Keep the pictures out, please, and set down every record exactly.

Dataset excerpts:
※ ※ ※

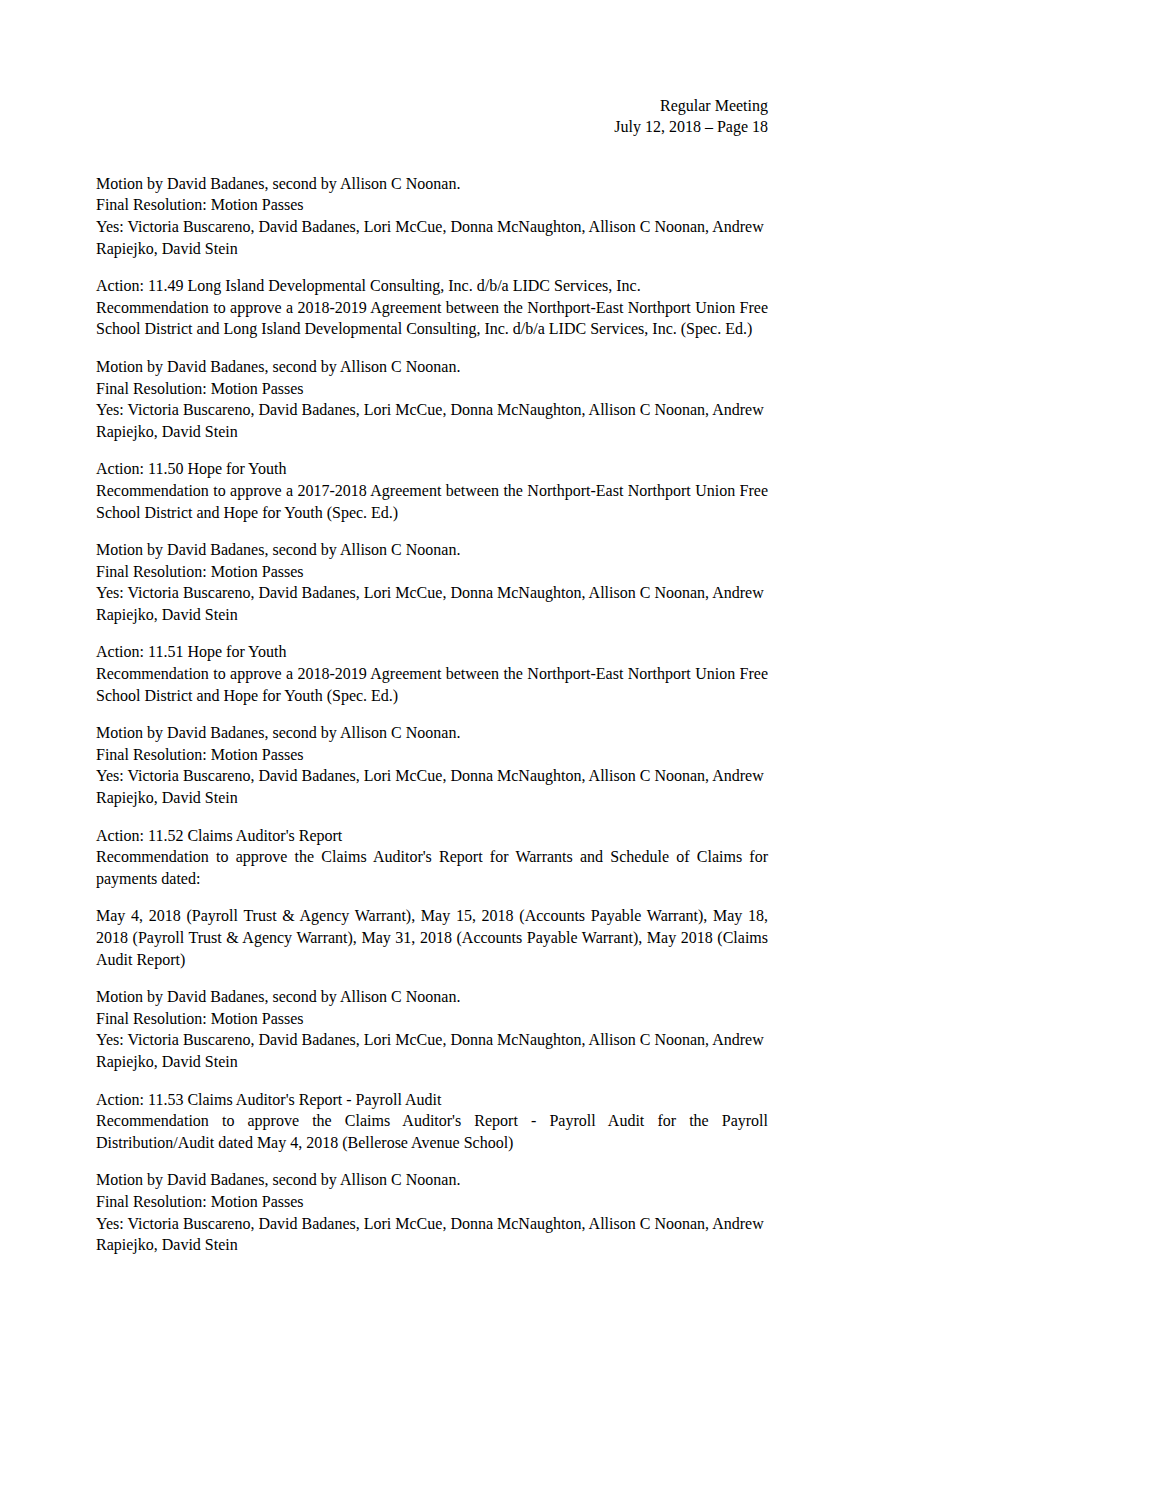Regular Meeting
July 12, 2018 – Page 18
Motion by David Badanes, second by Allison C Noonan.
Final Resolution: Motion Passes
Yes: Victoria Buscareno, David Badanes, Lori McCue, Donna McNaughton, Allison C Noonan, Andrew Rapiejko, David Stein
Action: 11.49 Long Island Developmental Consulting, Inc. d/b/a LIDC Services, Inc.
Recommendation to approve a 2018-2019 Agreement between the Northport-East Northport Union Free School District and Long Island Developmental Consulting, Inc. d/b/a LIDC Services, Inc. (Spec. Ed.)
Motion by David Badanes, second by Allison C Noonan.
Final Resolution: Motion Passes
Yes: Victoria Buscareno, David Badanes, Lori McCue, Donna McNaughton, Allison C Noonan, Andrew Rapiejko, David Stein
Action: 11.50 Hope for Youth
Recommendation to approve a 2017-2018 Agreement between the Northport-East Northport Union Free School District and Hope for Youth (Spec. Ed.)
Motion by David Badanes, second by Allison C Noonan.
Final Resolution: Motion Passes
Yes: Victoria Buscareno, David Badanes, Lori McCue, Donna McNaughton, Allison C Noonan, Andrew Rapiejko, David Stein
Action: 11.51 Hope for Youth
Recommendation to approve a 2018-2019 Agreement between the Northport-East Northport Union Free School District and Hope for Youth (Spec. Ed.)
Motion by David Badanes, second by Allison C Noonan.
Final Resolution: Motion Passes
Yes: Victoria Buscareno, David Badanes, Lori McCue, Donna McNaughton, Allison C Noonan, Andrew Rapiejko, David Stein
Action: 11.52 Claims Auditor's Report
Recommendation to approve the Claims Auditor's Report for Warrants and Schedule of Claims for payments dated:
May 4, 2018 (Payroll Trust & Agency Warrant), May 15, 2018 (Accounts Payable Warrant), May 18, 2018 (Payroll Trust & Agency Warrant), May 31, 2018 (Accounts Payable Warrant), May 2018 (Claims Audit Report)
Motion by David Badanes, second by Allison C Noonan.
Final Resolution: Motion Passes
Yes: Victoria Buscareno, David Badanes, Lori McCue, Donna McNaughton, Allison C Noonan, Andrew Rapiejko, David Stein
Action: 11.53 Claims Auditor's Report - Payroll Audit
Recommendation to approve the Claims Auditor's Report - Payroll Audit for the Payroll Distribution/Audit dated May 4, 2018 (Bellerose Avenue School)
Motion by David Badanes, second by Allison C Noonan.
Final Resolution: Motion Passes
Yes: Victoria Buscareno, David Badanes, Lori McCue, Donna McNaughton, Allison C Noonan, Andrew Rapiejko, David Stein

※ ※ ※

* Task output
Regular Meeting
July 12, 2018 – Page 18
Motion by David Badanes, second by Allison C Noonan.
Final Resolution: Motion Passes
Yes: Victoria Buscareno, David Badanes, Lori McCue, Donna McNaughton, Allison C Noonan, Andrew Rapiejko, David Stein
Action: 11.49 Long Island Developmental Consulting, Inc. d/b/a LIDC Services, Inc.
Recommendation to approve a 2018-2019 Agreement between the Northport-East Northport Union Free School District and Long Island Developmental Consulting, Inc. d/b/a LIDC Services, Inc. (Spec. Ed.)
Motion by David Badanes, second by Allison C Noonan.
Final Resolution: Motion Passes
Yes: Victoria Buscareno, David Badanes, Lori McCue, Donna McNaughton, Allison C Noonan, Andrew Rapiejko, David Stein
Action: 11.50 Hope for Youth
Recommendation to approve a 2017-2018 Agreement between the Northport-East Northport Union Free School District and Hope for Youth (Spec. Ed.)
Motion by David Badanes, second by Allison C Noonan.
Final Resolution: Motion Passes
Yes: Victoria Buscareno, David Badanes, Lori McCue, Donna McNaughton, Allison C Noonan, Andrew Rapiejko, David Stein
Action: 11.51 Hope for Youth
Recommendation to approve a 2018-2019 Agreement between the Northport-East Northport Union Free School District and Hope for Youth (Spec. Ed.)
Motion by David Badanes, second by Allison C Noonan.
Final Resolution: Motion Passes
Yes: Victoria Buscareno, David Badanes, Lori McCue, Donna McNaughton, Allison C Noonan, Andrew Rapiejko, David Stein
Action: 11.52 Claims Auditor's Report
Recommendation to approve the Claims Auditor's Report for Warrants and Schedule of Claims for payments dated:
May 4, 2018 (Payroll Trust & Agency Warrant), May 15, 2018 (Accounts Payable Warrant), May 18, 2018 (Payroll Trust & Agency Warrant), May 31, 2018 (Accounts Payable Warrant), May 2018 (Claims Audit Report)
Motion by David Badanes, second by Allison C Noonan.
Final Resolution: Motion Passes
Yes: Victoria Buscareno, David Badanes, Lori McCue, Donna McNaughton, Allison C Noonan, Andrew Rapiejko, David Stein
Action: 11.53 Claims Auditor's Report - Payroll Audit
Recommendation to approve the Claims Auditor's Report - Payroll Audit for the Payroll Distribution/Audit dated May 4, 2018 (Bellerose Avenue School)
Motion by David Badanes, second by Allison C Noonan.
Final Resolution: Motion Passes
Yes: Victoria Buscareno, David Badanes, Lori McCue, Donna McNaughton, Allison C Noonan, Andrew Rapiejko, David Stein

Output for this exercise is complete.